Today’s trading enthusiasm is made possible with the 0% trading fees, a work from home lifestyle, addictive social media and minimal sports betting. 

The narratives around the shorting of Gamestop included “David vs Goliath,” “Wall Street against Main Street”, ” suits vs common folk,” etc. These labels represent an element of distrust that exists in the stock market by many of the retail participants. People are still reeling from their 2001 and 2008 experiences, where the big institutions got saved (“Too Big Too Fail”), and the perception that the little person did not get help. People want to get back at hedge funds who bet against the American dream.

But it is important to understand, we do know everyone behind this Wall Street Bets Reddit group (WSB). Some of them appear to be ex-hedge funders and ex-financial advisors, who haven’t made it in their own way, and are now going using this forum to utilize crowdfunding (and direct flow) to their idea.

The message and the effects of the short squeeze often get diluted and lose its efficacy like other protest situations. The original thesis of WSB was well constructed – penny stocks, extraordinarily high short interest – a far cry from the “dumb money” stigma often given to retail investors by Wall Street money managers as some kind of insult by the professionals.

However, the next group of people that got involved in the trade likely got caught up in FOMO or YOLO type strategies (momentum for quick profits out of envy). As Charlie Munger of Berkshire Hathaway said: “The idea of caring that someone is making money faster [than you are] is one of the deadly sins.  Envy is a really stupid sin because it’s the only one you could never possibly have any fun at.  There’s a lot of pain and no fun. Why would you want to get on that trolley?”

We will continue to hear about upcoming regulatory hearings and media reporting of hedge fund casualties.  As John Maynard Keynes said, “the markets can remain irrational longer than you can remain solvent.”  For example, Melvin Capital, apparently one of the largest shorts in Gamestop, was reported to be down 56% in the month of January.  Melvin cut their short despite their belief in their Gamestop thesis to protect their remaining portfolio.
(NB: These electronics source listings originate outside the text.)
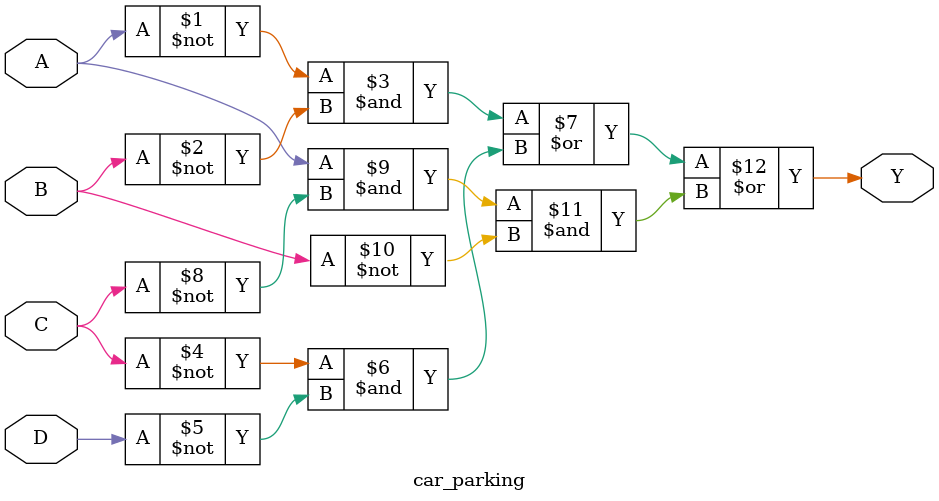
<source format=v>
module car_parking(
    input A,
    input B,
    input C,
    input D,
    output Y
    );
assign Y = (~A)&(~B)  | (~C) & (~D)  | A & (~C) & (~B);
endmodule

</source>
They had a fantastic track record over the last 4 years.

Even experienced risk managers on the short side must consider the influence of retail traders especially in this post 2020 environment when things can rapidly move outside normal parameters into extreme (fat tail) events.

However, we do not yet know the effects on the long only retail players who saw this short squeeze dissipate. Seeing a life changing amount of money materialize on paper, then evaporate or turn into losses can have long-lasting psychological effects as it did for many in 2000 and 2008.  2021 may represent an even larger group of people, so we do know the scarring.
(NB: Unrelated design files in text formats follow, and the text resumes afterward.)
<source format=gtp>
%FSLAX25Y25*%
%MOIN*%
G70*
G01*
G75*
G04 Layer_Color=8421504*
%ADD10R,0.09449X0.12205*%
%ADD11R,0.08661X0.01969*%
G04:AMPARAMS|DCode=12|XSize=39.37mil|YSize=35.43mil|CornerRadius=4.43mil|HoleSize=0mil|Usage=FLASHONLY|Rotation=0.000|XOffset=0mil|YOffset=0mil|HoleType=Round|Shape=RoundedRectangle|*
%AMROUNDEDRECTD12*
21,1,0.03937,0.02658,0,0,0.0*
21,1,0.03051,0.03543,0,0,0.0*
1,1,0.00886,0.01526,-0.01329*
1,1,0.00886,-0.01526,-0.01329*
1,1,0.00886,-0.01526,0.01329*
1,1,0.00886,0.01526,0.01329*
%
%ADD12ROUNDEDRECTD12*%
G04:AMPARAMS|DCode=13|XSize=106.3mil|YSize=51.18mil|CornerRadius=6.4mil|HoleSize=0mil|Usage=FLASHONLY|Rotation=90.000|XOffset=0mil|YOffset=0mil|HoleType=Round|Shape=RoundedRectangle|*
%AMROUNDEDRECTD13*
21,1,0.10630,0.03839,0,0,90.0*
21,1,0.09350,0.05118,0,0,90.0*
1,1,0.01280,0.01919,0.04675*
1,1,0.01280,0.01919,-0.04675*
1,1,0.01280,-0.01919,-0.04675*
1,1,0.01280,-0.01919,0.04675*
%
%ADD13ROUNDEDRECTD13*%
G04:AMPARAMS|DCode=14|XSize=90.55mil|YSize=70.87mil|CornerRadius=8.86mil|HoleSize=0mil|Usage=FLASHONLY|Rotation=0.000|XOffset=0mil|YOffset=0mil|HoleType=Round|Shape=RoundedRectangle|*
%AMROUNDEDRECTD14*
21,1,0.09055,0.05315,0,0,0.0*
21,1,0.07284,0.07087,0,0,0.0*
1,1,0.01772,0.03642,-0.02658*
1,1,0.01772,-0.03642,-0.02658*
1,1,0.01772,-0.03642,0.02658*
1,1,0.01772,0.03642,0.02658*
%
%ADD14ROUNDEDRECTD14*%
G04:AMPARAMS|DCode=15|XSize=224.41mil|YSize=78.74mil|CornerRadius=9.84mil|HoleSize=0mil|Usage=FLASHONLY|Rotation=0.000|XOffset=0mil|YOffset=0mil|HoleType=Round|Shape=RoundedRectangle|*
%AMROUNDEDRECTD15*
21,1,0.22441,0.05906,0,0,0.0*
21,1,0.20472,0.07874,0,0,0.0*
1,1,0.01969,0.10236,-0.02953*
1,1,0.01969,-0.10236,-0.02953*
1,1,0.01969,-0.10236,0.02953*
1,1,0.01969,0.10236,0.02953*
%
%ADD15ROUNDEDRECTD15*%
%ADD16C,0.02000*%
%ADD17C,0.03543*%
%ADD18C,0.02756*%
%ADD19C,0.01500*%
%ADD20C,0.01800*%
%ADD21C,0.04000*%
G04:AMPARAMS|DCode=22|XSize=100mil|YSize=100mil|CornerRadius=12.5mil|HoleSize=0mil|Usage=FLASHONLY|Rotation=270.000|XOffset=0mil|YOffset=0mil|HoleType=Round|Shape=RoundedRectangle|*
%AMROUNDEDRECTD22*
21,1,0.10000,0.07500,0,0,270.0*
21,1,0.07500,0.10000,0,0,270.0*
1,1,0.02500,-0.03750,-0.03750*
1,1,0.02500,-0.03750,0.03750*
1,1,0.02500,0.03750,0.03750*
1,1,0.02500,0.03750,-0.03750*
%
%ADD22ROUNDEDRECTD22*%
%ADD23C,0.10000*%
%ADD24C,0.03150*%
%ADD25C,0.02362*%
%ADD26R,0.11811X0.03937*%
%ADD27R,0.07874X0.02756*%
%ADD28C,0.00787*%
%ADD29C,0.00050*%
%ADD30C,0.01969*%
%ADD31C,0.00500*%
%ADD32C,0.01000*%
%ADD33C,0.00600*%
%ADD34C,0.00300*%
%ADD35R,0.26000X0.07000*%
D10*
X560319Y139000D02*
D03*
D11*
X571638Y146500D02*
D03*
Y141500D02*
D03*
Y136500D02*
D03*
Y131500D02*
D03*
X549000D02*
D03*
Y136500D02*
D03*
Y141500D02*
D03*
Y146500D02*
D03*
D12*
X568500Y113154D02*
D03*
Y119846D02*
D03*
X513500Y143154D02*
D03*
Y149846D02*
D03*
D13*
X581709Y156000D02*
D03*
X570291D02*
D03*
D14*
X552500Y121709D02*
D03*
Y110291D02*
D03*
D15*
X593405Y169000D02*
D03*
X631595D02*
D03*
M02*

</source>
Some professionals did very well on the long side, essentially using the short squeeze to convert debt into stock and selling it to time the exit well.  Executive management of the companies sold some of their stock compensation during this time as well suggesting the stock price surge due to the short squeeze was ahead of fundamentals.  Curiously, we did not see much action from Gamestop board itself.  Even Robinhood, which restricted trading on a pivotal day on  January 28th due to collateral needs causing a massive outcry, saw its app downloads spike higher as it attracted more sign-ups.  

So to summarize: Short squeezes to the extent of Gamestop are extremely rare events which are very difficult to manage and represent a short-term phenomenon.  Visually, it looks like the graphs below with a spectacular covering of shorts (upper graph pane in image below) leading to a parabolic rise and a consequent 50-plus percentage point stock price drop (barely discernible in the bottom pane as the latter happened in less than 24 hours).

There is much more to learn as more details emerge.  In the meantime, get ready for another finance movie.  We had Wolf of Wall Street, Wall Street 1 and 2, The Big Short and now a movie is reportedly in the works for the Gamestop trade/Reddit revolution after a script about the life story of one of the WSB traders was sold (not shorted).